DOKUMENTTEXT:

----

Angedockt und abgeschürft : LibMiner: Containerbasierte Kryptowährungs-Malware missbraucht ungeschützte Redis-Server
Kryptominer sind eine bevorzugte Einnahmequelle für Cyberkriminelle. Und nun scheinen sich Malwareautoren dabei auf Container-Systeme einzuschießen: Anfang 2020 ist Schadsoftware aufgetaucht, die Docker-Instanzen befällt und versucht, sich über ungeschützte Redis-Server eigenständig weiterzuverbreiten.
Von Tejas Girme, Pune (IN/MH)
Anfang 2020 hat eine Qualys-Analyse Docker-Instanzen gefunden, die eine als „LibMiner“ bezeichnete Malware ausführen, die in der Lage ist, Cryptominer zu installieren und auszuführen. Auffällig ist dabei die einzigartige verwendete Technik für die Bewegung quer durch Container und Linux-Systeme, auf denen ungeschützte Redis-Server ausgeführt werden. Die Malware hat die Fähigkeit, sich vor ihrem Shutdown zu schützen, sodass es unmöglich ist, die Kontrolle über sie zu erlangen.
Abbildung 1 zeigt den vollständigen Ausführungsablauf von LibMiner. Die verschiedenen Komponenten der Malware werden dazu auf öffentlich zugänglichen Servern gehostet – zu ihren Bestandteilen gehören Bash-Shell- (SH) und Python-Skripte (PY) sowie ausführbare Linux-Dateien im „Executable and Linking Format“ (ELF) und eine Konfigurationsdatei.
Der Angriff funktioniert in zwei Stufen: In der ersten Stufe wird LibMiner über das Bash-Shell-Skript „lib_tmp“ installiert, das dann die nächste Stufe initiiert und die Kryptomining-Komponente startet, die Monero-Kryptowährung berechnet. LibMiner startet zudem verschiedene andere Komponenten (u. a. lib_config_t, sider_t, lib_rook_t).

----

DATENTEIL:
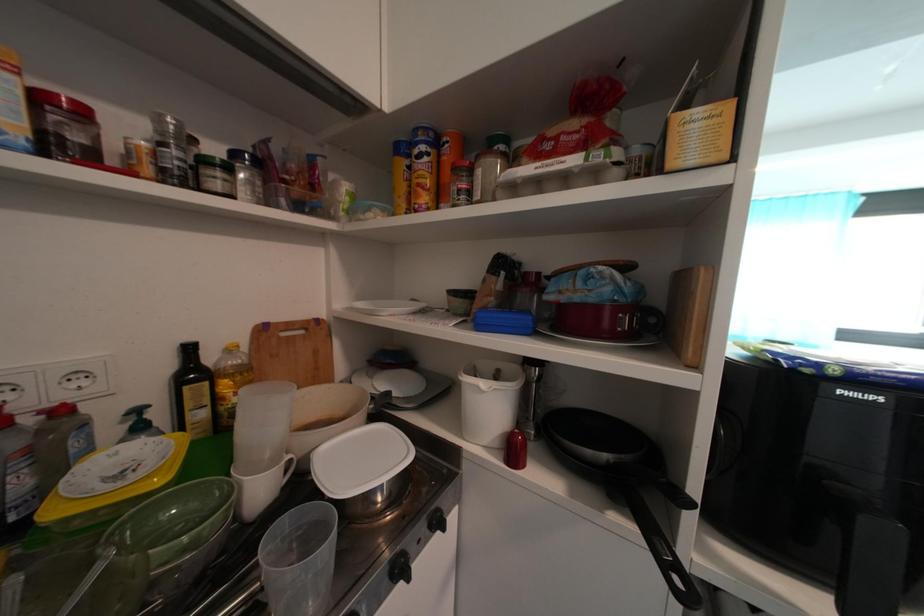
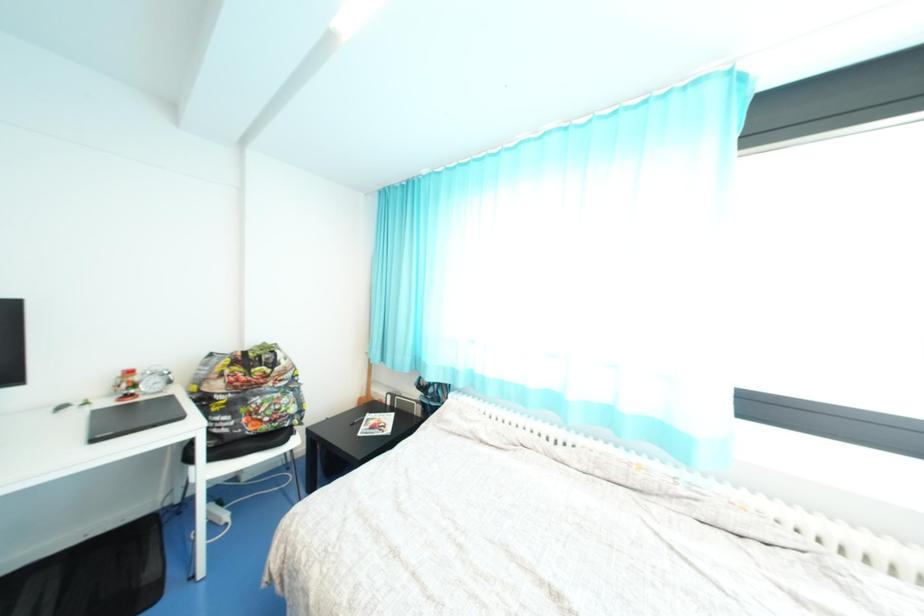
The images are taken continuously from a first-person perspective. In which direction are you moving?

The cameraman walked toward right, forward.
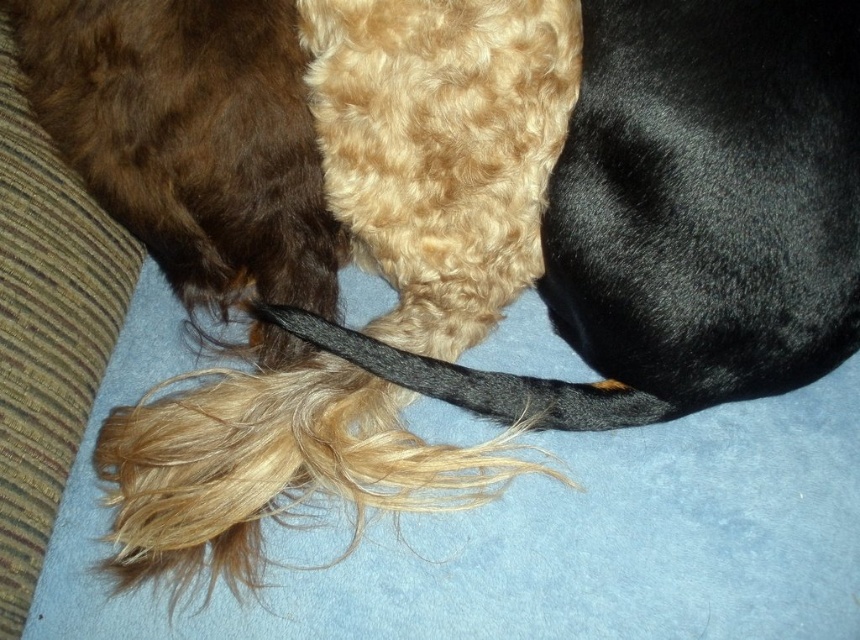
You are a dog groomer observing the three dogs lying on the light blue surface. You need to determine which area requires more shampoo based on their fur size. Which of the following has a larger size and thus needs more shampoo? The brown fuzzy fur at upper left or the black silky tail at center?

The brown fuzzy fur at upper left has a larger size compared to the black silky tail at center, so it requires more shampoo.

----

DEINE AUFGABEN:
A. Beantworte zum LibMiner-Artikel jede Frage kurz:
(i) Wann hat die Qualys-Analyse Docker-Instanzen mit LibMiner gefunden?
(ii) Welche Kryptowährung berechnet die Kryptomining-Komponente?
(iii) Über welches Bash-Shell-Skript wird LibMiner in der ersten Stufe installiert?
B. Fasse den Absatz des LibMiner-Artikels, der mit „Der Angriff funktioniert in zwei Stufen“ beginnt, als Liste mit den wesentlichen Fakten zusammen.
C. Bring den LibMiner-Artikel bitte vom letzten Satz an zu Ende.
Die Liste spielt hierfür keine Rolle.

ERGEBNISSE:
A.
(i) Anfang 2020
(ii) Monero
(iii) „lib_tmp“

B.
- Der Angriff läuft in zwei Stufen ab.
- In der ersten Stufe wird LibMiner über das Bash-Shell-Skript „lib_tmp“ installiert.
- Das Skript leitet die nächste Stufe ein und startet die Kryptomining-Komponente, die Monero berechnet.
- LibMiner startet außerdem weitere Komponenten, u. a. lib_config_t, sider_t und lib_rook_t.

C.
Obwohl der anfängliche Infektionsmechanismus unbekannt ist, wurden einige Container identifiziert, die einen Einstiegspunkt für ein Bash-Shell-Skript besitzen. Dieser Docker-Abschnitt (Entrypoint-Section) dient als initialer Ausgangspunkt für Container während der Laufzeit. Über das gefundene Skript wird ein Cronjob eingerichtet, der in einem bestimmten Zeitintervall bestimmte Kommandos ausführt: So werden Inhalte der Host-Datei (/etc/hosts) zurückgesetzt, um den Zugriff auf den Server des Angreifers zu gewährleisten.
Abbildung 1: Ausführungsablauf von LibMiner
Infektionsablauf
Außerdem nutzt das Skript Drittprogramme wie cURL oder wget, um die „lib_tmp“-Datei vom Server des Angreifers herunterzuladen. Diese Datei prüft das Vorhandensein von Sicherheitswerkzeugen wie Tencents Cloud Aegis und Alibabas Server Guard, beendet diese Prozesse und entfernt die zugehörigen Dateien. Dann aktualisiert sie die Nameserver auf Googles Public DNS, beendet die Prozesse, die mit ihr selbst verbunden sind, und lädt die neueste „lib“-Binärdatei vom Server des Angreifers herunter. Dabei handelt es sich um die eigentliche LibMiner-Malware, die mit einem vier Zeichen langen, zufälligen Namen im Verzeichnis /var/lib gespeichert wird.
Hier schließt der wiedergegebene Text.